What is expected - Restate the records below word for word.

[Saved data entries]

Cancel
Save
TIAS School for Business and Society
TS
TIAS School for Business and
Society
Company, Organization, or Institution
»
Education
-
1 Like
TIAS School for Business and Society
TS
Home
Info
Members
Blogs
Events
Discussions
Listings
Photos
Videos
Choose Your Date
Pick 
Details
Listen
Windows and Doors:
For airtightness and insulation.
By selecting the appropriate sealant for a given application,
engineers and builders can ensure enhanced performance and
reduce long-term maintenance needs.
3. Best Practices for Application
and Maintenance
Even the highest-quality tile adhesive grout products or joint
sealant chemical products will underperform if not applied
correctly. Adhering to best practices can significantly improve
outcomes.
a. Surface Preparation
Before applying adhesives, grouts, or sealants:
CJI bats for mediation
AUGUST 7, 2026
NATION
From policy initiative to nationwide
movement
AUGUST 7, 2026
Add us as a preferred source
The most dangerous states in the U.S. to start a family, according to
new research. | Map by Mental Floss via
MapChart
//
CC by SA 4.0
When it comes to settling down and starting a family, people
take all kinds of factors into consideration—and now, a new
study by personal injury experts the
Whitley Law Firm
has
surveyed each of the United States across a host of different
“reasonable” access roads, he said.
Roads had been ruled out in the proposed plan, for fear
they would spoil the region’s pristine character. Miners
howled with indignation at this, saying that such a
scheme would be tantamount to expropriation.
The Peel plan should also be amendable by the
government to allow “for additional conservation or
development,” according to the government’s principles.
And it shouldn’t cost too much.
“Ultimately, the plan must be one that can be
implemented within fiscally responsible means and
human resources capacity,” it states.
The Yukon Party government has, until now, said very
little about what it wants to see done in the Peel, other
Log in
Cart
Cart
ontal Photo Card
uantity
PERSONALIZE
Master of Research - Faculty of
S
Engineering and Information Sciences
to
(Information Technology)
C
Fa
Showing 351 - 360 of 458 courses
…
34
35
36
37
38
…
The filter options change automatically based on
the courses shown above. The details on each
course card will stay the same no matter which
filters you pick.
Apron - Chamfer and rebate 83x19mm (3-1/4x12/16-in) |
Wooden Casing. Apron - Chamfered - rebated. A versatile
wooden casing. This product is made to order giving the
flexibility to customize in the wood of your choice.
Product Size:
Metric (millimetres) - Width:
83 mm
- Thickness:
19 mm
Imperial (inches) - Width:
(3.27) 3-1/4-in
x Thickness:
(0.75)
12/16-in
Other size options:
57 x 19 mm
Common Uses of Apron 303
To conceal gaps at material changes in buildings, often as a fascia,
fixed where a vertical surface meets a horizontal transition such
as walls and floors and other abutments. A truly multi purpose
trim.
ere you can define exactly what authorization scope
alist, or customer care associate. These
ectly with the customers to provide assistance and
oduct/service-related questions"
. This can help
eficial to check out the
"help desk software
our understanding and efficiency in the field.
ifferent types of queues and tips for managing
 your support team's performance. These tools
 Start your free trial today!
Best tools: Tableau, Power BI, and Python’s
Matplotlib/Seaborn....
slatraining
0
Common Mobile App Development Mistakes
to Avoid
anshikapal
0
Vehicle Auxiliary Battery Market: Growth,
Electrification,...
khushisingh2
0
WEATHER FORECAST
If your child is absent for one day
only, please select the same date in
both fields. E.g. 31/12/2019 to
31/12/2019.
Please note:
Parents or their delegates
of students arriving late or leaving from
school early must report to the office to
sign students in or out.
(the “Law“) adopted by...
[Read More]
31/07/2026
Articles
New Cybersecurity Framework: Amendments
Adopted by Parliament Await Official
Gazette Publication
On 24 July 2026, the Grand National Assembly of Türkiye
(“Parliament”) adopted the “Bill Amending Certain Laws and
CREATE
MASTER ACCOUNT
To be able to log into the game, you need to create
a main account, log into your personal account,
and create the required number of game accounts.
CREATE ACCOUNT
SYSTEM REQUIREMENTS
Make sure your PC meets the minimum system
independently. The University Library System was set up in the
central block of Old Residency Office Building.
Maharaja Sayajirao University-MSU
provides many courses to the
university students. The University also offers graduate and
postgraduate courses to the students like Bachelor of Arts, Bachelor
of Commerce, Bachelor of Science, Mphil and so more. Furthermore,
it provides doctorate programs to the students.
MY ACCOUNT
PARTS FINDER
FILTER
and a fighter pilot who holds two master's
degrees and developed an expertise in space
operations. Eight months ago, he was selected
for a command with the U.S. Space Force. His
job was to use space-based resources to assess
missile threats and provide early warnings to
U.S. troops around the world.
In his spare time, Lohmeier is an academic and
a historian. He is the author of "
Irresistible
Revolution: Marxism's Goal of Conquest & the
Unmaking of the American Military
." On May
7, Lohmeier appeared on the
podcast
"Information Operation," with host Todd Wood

Answer section -
Cancel
Save
TIAS School for Business and Society
TS
TIAS School for Business and
Society
Company, Organization, or Institution
»
Education
-
1 Like
TIAS School for Business and Society
TS
Home
Info
Members
Blogs
Events
Discussions
Listings
Photos
Videos
Choose Your Date
Pick 
Details
Listen
Windows and Doors:
For airtightness and insulation.
By selecting the appropriate sealant for a given application,
engineers and builders can ensure enhanced performance and
reduce long-term maintenance needs.
3. Best Practices for Application
and Maintenance
Even the highest-quality tile adhesive grout products or joint
sealant chemical products will underperform if not applied
correctly. Adhering to best practices can significantly improve
outcomes.
a. Surface Preparation
Before applying adhesives, grouts, or sealants:
CJI bats for mediation
AUGUST 7, 2026
NATION
From policy initiative to nationwide
movement
AUGUST 7, 2026
Add us as a preferred source
The most dangerous states in the U.S. to start a family, according to
new research. | Map by Mental Floss via
MapChart
//
CC by SA 4.0
When it comes to settling down and starting a family, people
take all kinds of factors into consideration—and now, a new
study by personal injury experts the
Whitley Law Firm
has
surveyed each of the United States across a host of different
“reasonable” access roads, he said.
Roads had been ruled out in the proposed plan, for fear
they would spoil the region’s pristine character. Miners
howled with indignation at this, saying that such a
scheme would be tantamount to expropriation.
The Peel plan should also be amendable by the
government to allow “for additional conservation or
development,” according to the government’s principles.
And it shouldn’t cost too much.
“Ultimately, the plan must be one that can be
implemented within fiscally responsible means and
human resources capacity,” it states.
The Yukon Party government has, until now, said very
little about what it wants to see done in the Peel, other
Log in
Cart
Cart
ontal Photo Card
uantity
PERSONALIZE
Master of Research - Faculty of
S
Engineering and Information Sciences
to
(Information Technology)
C
Fa
Showing 351 - 360 of 458 courses
…
34
35
36
37
38
…
The filter options change automatically based on
the courses shown above. The details on each
course card will stay the same no matter which
filters you pick.
Apron - Chamfer and rebate 83x19mm (3-1/4x12/16-in) |
Wooden Casing. Apron - Chamfered - rebated. A versatile
wooden casing. This product is made to order giving the
flexibility to customize in the wood of your choice.
Product Size:
Metric (millimetres) - Width:
83 mm
- Thickness:
19 mm
Imperial (inches) - Width:
(3.27) 3-1/4-in
x Thickness:
(0.75)
12/16-in
Other size options:
57 x 19 mm
Common Uses of Apron 303
To conceal gaps at material changes in buildings, often as a fascia,
fixed where a vertical surface meets a horizontal transition such
as walls and floors and other abutments. A truly multi purpose
trim.
ere you can define exactly what authorization scope
alist, or customer care associate. These
ectly with the customers to provide assistance and
oduct/service-related questions"
. This can help
eficial to check out the
"help desk software
our understanding and efficiency in the field.
ifferent types of queues and tips for managing
 your support team's performance. These tools
 Start your free trial today!
Best tools: Tableau, Power BI, and Python’s
Matplotlib/Seaborn....
slatraining
0
Common Mobile App Development Mistakes
to Avoid
anshikapal
0
Vehicle Auxiliary Battery Market: Growth,
Electrification,...
khushisingh2
0
WEATHER FORECAST
If your child is absent for one day
only, please select the same date in
both fields. E.g. 31/12/2019 to
31/12/2019.
Please note:
Parents or their delegates
of students arriving late or leaving from
school early must report to the office to
sign students in or out.
(the “Law“) adopted by...
[Read More]
31/07/2026
Articles
New Cybersecurity Framework: Amendments
Adopted by Parliament Await Official
Gazette Publication
On 24 July 2026, the Grand National Assembly of Türkiye
(“Parliament”) adopted the “Bill Amending Certain Laws and
CREATE
MASTER ACCOUNT
To be able to log into the game, you need to create
a main account, log into your personal account,
and create the required number of game accounts.
CREATE ACCOUNT
SYSTEM REQUIREMENTS
Make sure your PC meets the minimum system
independently. The University Library System was set up in the
central block of Old Residency Office Building.
Maharaja Sayajirao University-MSU
provides many courses to the
university students. The University also offers graduate and
postgraduate courses to the students like Bachelor of Arts, Bachelor
of Commerce, Bachelor of Science, Mphil and so more. Furthermore,
it provides doctorate programs to the students.
MY ACCOUNT
PARTS FINDER
FILTER
and a fighter pilot who holds two master's
degrees and developed an expertise in space
operations. Eight months ago, he was selected
for a command with the U.S. Space Force. His
job was to use space-based resources to assess
missile threats and provide early warnings to
U.S. troops around the world.
In his spare time, Lohmeier is an academic and
a historian. He is the author of "
Irresistible
Revolution: Marxism's Goal of Conquest & the
Unmaking of the American Military
." On May
7, Lohmeier appeared on the
podcast
"Information Operation," with host Todd Wood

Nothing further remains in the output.